◆ Exercise prompt:
Wherever the listing has a line with the string "format", copy that line out.

◆ The records:

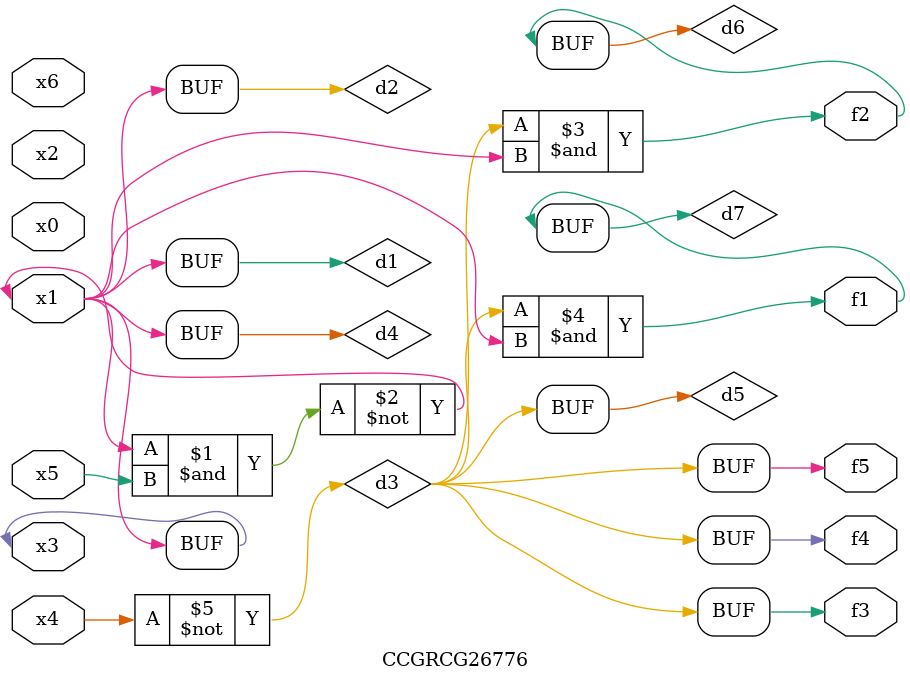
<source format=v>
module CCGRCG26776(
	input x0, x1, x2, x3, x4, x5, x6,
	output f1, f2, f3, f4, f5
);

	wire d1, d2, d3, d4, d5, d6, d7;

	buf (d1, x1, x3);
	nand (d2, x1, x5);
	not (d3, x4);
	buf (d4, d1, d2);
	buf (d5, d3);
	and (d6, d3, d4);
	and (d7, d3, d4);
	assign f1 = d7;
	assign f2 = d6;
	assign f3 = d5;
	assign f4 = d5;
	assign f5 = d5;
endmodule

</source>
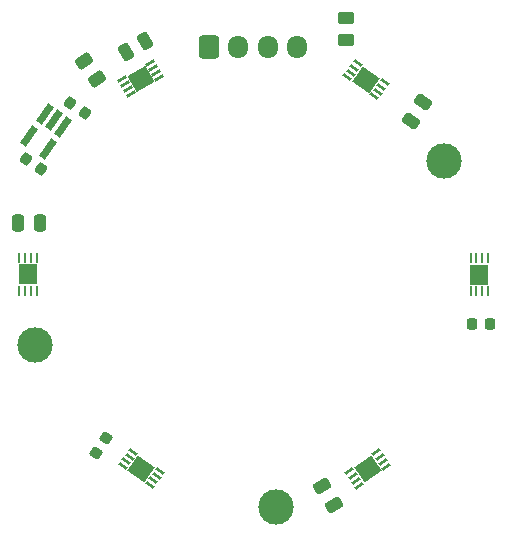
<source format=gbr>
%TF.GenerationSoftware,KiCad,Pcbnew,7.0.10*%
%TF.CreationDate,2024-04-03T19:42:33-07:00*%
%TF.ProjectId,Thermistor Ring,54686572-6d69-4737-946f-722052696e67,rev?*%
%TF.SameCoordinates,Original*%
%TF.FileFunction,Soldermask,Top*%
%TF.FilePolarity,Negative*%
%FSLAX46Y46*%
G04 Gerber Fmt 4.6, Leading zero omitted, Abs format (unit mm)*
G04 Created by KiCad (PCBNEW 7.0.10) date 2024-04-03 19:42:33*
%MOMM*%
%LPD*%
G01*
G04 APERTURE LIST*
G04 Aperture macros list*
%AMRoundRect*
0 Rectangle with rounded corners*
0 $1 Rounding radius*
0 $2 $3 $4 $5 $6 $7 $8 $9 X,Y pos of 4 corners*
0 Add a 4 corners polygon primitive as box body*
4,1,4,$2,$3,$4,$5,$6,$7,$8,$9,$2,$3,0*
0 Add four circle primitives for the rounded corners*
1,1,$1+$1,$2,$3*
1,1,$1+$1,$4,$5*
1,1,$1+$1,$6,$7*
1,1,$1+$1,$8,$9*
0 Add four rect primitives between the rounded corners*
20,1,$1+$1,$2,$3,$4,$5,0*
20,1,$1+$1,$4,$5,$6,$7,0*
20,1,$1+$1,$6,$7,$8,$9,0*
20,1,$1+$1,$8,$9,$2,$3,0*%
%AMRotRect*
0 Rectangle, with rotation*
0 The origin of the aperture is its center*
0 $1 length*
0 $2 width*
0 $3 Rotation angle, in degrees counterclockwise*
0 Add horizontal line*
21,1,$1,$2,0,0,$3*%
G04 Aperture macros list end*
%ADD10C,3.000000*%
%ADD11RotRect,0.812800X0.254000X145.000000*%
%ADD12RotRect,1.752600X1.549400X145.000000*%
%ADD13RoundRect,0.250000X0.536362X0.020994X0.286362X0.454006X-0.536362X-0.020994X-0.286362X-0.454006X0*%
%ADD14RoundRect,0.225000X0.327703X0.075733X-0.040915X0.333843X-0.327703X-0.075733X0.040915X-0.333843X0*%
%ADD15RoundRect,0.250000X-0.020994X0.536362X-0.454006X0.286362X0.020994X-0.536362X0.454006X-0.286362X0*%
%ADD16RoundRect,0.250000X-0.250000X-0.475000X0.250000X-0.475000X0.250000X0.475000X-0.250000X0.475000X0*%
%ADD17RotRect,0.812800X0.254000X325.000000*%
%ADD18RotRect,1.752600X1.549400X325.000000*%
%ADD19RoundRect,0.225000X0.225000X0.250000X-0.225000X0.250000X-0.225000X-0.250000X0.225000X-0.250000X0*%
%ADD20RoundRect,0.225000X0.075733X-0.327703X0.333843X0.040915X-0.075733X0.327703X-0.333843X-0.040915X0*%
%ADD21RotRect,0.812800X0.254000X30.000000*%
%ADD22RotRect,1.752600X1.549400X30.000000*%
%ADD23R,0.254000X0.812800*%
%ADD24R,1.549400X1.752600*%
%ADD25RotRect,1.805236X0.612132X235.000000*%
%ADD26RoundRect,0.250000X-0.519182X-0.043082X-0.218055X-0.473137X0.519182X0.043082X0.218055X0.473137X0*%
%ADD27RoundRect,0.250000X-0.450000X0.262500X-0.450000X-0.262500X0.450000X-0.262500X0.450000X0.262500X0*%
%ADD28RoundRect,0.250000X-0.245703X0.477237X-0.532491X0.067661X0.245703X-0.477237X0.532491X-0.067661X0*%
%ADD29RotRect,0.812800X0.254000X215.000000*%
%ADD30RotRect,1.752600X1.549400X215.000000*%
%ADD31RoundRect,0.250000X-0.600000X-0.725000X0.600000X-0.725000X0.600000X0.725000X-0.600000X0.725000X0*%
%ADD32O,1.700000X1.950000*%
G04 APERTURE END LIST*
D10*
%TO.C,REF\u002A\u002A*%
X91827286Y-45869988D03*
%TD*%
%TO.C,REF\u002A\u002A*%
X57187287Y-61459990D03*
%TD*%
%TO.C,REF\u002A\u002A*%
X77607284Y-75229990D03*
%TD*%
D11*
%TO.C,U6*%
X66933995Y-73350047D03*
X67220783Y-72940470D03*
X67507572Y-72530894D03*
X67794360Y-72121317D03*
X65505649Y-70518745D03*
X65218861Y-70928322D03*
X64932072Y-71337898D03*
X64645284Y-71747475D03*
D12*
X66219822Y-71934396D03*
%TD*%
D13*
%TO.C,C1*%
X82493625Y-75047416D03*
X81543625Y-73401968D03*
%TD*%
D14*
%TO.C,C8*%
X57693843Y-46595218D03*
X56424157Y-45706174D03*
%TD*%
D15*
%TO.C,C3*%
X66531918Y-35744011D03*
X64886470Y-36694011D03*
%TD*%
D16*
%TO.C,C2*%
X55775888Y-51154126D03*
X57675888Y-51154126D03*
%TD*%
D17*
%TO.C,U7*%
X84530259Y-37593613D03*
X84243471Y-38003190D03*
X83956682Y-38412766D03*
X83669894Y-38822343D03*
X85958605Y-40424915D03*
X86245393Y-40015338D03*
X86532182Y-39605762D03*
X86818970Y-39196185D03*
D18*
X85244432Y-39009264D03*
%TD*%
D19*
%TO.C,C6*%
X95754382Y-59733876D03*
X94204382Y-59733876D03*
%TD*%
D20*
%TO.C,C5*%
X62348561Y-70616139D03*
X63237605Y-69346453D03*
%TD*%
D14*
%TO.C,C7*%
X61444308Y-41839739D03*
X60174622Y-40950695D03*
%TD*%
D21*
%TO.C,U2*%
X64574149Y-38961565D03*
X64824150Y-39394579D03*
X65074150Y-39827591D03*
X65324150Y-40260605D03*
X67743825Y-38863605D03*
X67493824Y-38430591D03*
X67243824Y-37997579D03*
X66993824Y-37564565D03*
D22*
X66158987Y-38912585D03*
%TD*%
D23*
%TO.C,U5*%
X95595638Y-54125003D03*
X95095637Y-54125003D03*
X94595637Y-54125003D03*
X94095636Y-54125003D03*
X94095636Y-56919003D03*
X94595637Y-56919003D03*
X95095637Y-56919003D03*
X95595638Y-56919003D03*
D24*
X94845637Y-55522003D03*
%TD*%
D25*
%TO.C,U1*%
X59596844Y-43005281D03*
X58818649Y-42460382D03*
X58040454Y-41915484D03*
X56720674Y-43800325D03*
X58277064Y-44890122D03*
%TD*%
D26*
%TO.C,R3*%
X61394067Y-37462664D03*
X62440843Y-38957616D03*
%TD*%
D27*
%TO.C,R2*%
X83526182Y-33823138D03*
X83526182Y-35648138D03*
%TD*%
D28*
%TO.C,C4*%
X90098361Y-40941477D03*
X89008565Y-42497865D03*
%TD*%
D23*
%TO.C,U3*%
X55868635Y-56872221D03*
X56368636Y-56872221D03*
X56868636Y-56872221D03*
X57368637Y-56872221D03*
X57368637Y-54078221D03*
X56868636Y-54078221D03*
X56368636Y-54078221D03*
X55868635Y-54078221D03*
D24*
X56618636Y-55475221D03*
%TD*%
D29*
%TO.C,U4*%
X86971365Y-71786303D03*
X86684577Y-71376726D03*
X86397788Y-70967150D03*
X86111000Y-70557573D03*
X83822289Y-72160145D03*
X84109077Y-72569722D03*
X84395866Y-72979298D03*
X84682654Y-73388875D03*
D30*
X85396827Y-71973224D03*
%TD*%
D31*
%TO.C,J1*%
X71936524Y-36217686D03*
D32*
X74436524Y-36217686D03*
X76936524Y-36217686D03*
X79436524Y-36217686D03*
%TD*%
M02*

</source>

◆ Your response:
<source format=v>
<source format=gbr>
G04 Gerber Fmt 4.6, Leading zero omitted, Abs format (unit mm)*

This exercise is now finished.